-- RAW DATA follows --

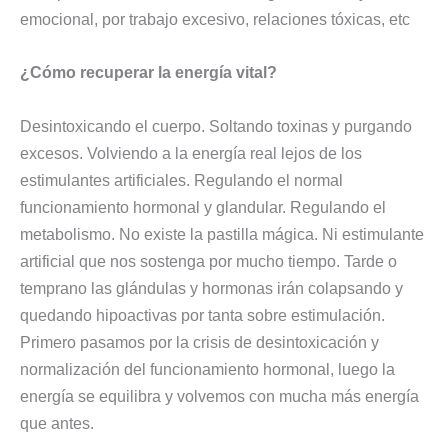
emocional, por trabajo excesivo, relaciones tóxicas, etc
¿Cómo recuperar la energía vital?
Desintoxicando el cuerpo. Soltando toxinas y purgando
excesos. Volviendo a la energía real lejos de los
estimulantes artificiales. Regulando el normal
funcionamiento hormonal y glandular. Regulando el
metabolismo. No existe la pastilla mágica. Ni estimulante
artificial que nos sostenga por mucho tiempo. Tarde o
temprano las glándulas y hormonas irán colapsando y
quedando hipoactivas por tanta sobre estimulación.
Primero pasamos por la crisis de desintoxicación y
normalización del funcionamiento hormonal, luego la
energía se equilibra y volvemos con mucha más energía
que antes.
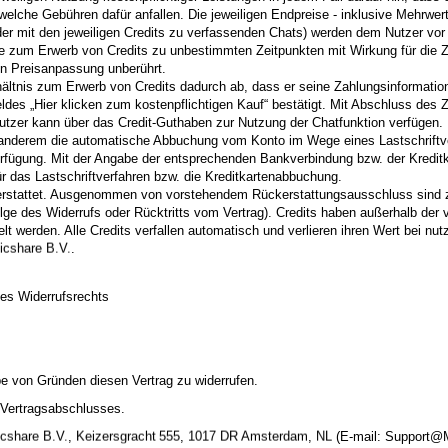
welche Gebühren dafür anfallen. Die jeweiligen Endpreise - inklusive Mehrwer
der mit den jeweiligen Credits zu verfassenden Chats) werden dem Nutzer vor
se zum Erwerb von Credits zu unbestimmten Zeitpunkten mit Wirkung für die Z
en Preisanpassung unberührt.
erhältnis zum Erwerb von Credits dadurch ab, dass er seine Zahlungsinformat
ldes „Hier klicken zum kostenpflichtigen Kauf“ bestätigt. Mit Abschluss des
tzer kann über das Credit-Guthaben zur Nutzung der Chatfunktion verfügen.
anderem die automatische Abbuchung vom Konto im Wege eines Lastschriftver
rfügung. Mit der Angabe der entsprechenden Bankverbindung bzw. der Kreditka
 das Lastschriftverfahren bzw. die Kreditkartenabbuchung.
ckerstattet. Ausgenommen von vorstehendem Rückerstattungsausschluss sind
lge des Widerrufs oder Rücktritts vom Vertrag). Credits haben außerhalb der
lt werden. Alle Credits verfallen automatisch und verlieren ihren Wert bei nut
.
des Widerrufsrechts
e von Gründen diesen Vertrag zu widerrufen.
 Vertragsabschlusses.
,
,
,
(E-mail:
moc.draug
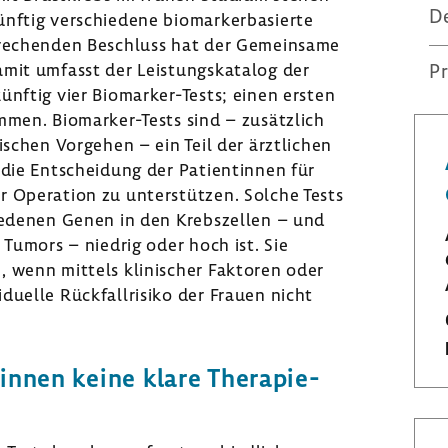
D
nftig verschie­dene biomar­ker­ba­sierte
spre­chenden Beschluss hat der Gemein­same
mit umfasst der Leis­tungs­ka­talog der
Pr
 künftig vier Biomarker-​Tests; einen ersten
men. Biomarker-​Tests sind – zusätz­lich
schen Vorgehen – ein Teil der ärzt­li­chen
die Entschei­dung der Pati­en­tinnen für
 Opera­tion zu unter­stützen. Solche Tests
hie­denen Genen in den Krebs­zellen – und
 Tumors – niedrig oder hoch ist. Sie
 wenn mittels klini­scher Faktoren oder
du­elle Rück­fall­ri­siko der Frauen nicht
­tinnen keine klare Thera­pie­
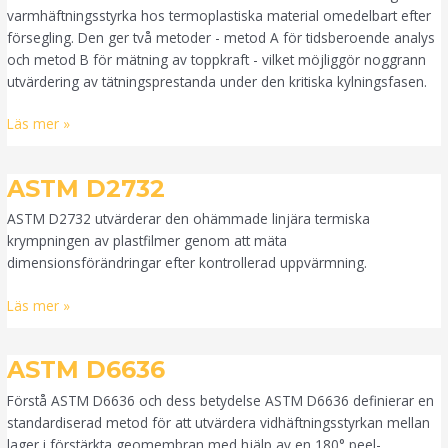
varmhäftningsstyrka hos termoplastiska material omedelbart efter
försegling. Den ger två metoder - metod A för tidsberoende analys
och metod B för mätning av toppkraft - vilket möjliggör noggrann
utvärdering av tätningsprestanda under den kritiska kylningsfasen.
Läs mer »
ASTM
ASTM D2732
D2732
ASTM D2732 utvärderar den ohämmade linjära termiska
krympningen av plastfilmer genom att mäta
dimensionsförändringar efter kontrollerad uppvärmning.
Läs mer »
ASTM
ASTM D6636
D6636
Förstå ASTM D6636 och dess betydelse ASTM D6636 definierar en
standardiserad metod för att utvärdera vidhäftningsstyrkan mellan
lager i förstärkta geomembran med hjälp av en 180° peel-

-- RAW DATA concluded --

DESCRIPTION OF THE TASK
Please print the entries exactly as they stand. Images are not part of the copy.

FINAL ANSWER
emocional, por trabajo excesivo, relaciones tóxicas, etc
¿Cómo recuperar la energía vital?
Desintoxicando el cuerpo. Soltando toxinas y purgando
excesos. Volviendo a la energía real lejos de los
estimulantes artificiales. Regulando el normal
funcionamiento hormonal y glandular. Regulando el
metabolismo. No existe la pastilla mágica. Ni estimulante
artificial que nos sostenga por mucho tiempo. Tarde o
temprano las glándulas y hormonas irán colapsando y
quedando hipoactivas por tanta sobre estimulación.
Primero pasamos por la crisis de desintoxicación y
normalización del funcionamiento hormonal, luego la
energía se equilibra y volvemos con mucha más energía
que antes.
welche Gebühren dafür anfallen. Die jeweiligen Endpreise - inklusive Mehrwer
der mit den jeweiligen Credits zu verfassenden Chats) werden dem Nutzer vor
se zum Erwerb von Credits zu unbestimmten Zeitpunkten mit Wirkung für die Z
en Preisanpassung unberührt.
erhältnis zum Erwerb von Credits dadurch ab, dass er seine Zahlungsinformat
ldes „Hier klicken zum kostenpflichtigen Kauf“ bestätigt. Mit Abschluss des
tzer kann über das Credit-Guthaben zur Nutzung der Chatfunktion verfügen.
anderem die automatische Abbuchung vom Konto im Wege eines Lastschriftver
rfügung. Mit der Angabe der entsprechenden Bankverbindung bzw. der Kreditka
 das Lastschriftverfahren bzw. die Kreditkartenabbuchung.
ckerstattet. Ausgenommen von vorstehendem Rückerstattungsausschluss sind
lge des Widerrufs oder Rücktritts vom Vertrag). Credits haben außerhalb der
lt werden. Alle Credits verfallen automatisch und verlieren ihren Wert bei nut
.
des Widerrufsrechts
e von Gründen diesen Vertrag zu widerrufen.
 Vertragsabschlusses.
,
,
,
(E-mail:
moc.draug
D
nftig verschie­dene biomar­ker­ba­sierte
spre­chenden Beschluss hat der Gemein­same
mit umfasst der Leis­tungs­ka­talog der
Pr
 künftig vier Biomarker-​Tests; einen ersten
men. Biomarker-​Tests sind – zusätz­lich
schen Vorgehen – ein Teil der ärzt­li­chen
die Entschei­dung der Pati­en­tinnen für
 Opera­tion zu unter­stützen. Solche Tests
hie­denen Genen in den Krebs­zellen – und
 Tumors – niedrig oder hoch ist. Sie
 wenn mittels klini­scher Faktoren oder
du­elle Rück­fall­ri­siko der Frauen nicht
­tinnen keine klare Thera­pie­
varmhäftningsstyrka hos termoplastiska material omedelbart efter
försegling. Den ger två metoder - metod A för tidsberoende analys
och metod B för mätning av toppkraft - vilket möjliggör noggrann
utvärdering av tätningsprestanda under den kritiska kylningsfasen.
Läs mer »
ASTM
ASTM D2732
D2732
ASTM D2732 utvärderar den ohämmade linjära termiska
krympningen av plastfilmer genom att mäta
dimensionsförändringar efter kontrollerad uppvärmning.
Läs mer »
ASTM
ASTM D6636
D6636
Förstå ASTM D6636 och dess betydelse ASTM D6636 definierar en
standardiserad metod för att utvärdera vidhäftningsstyrkan mellan
lager i förstärkta geomembran med hjälp av en 180° peel-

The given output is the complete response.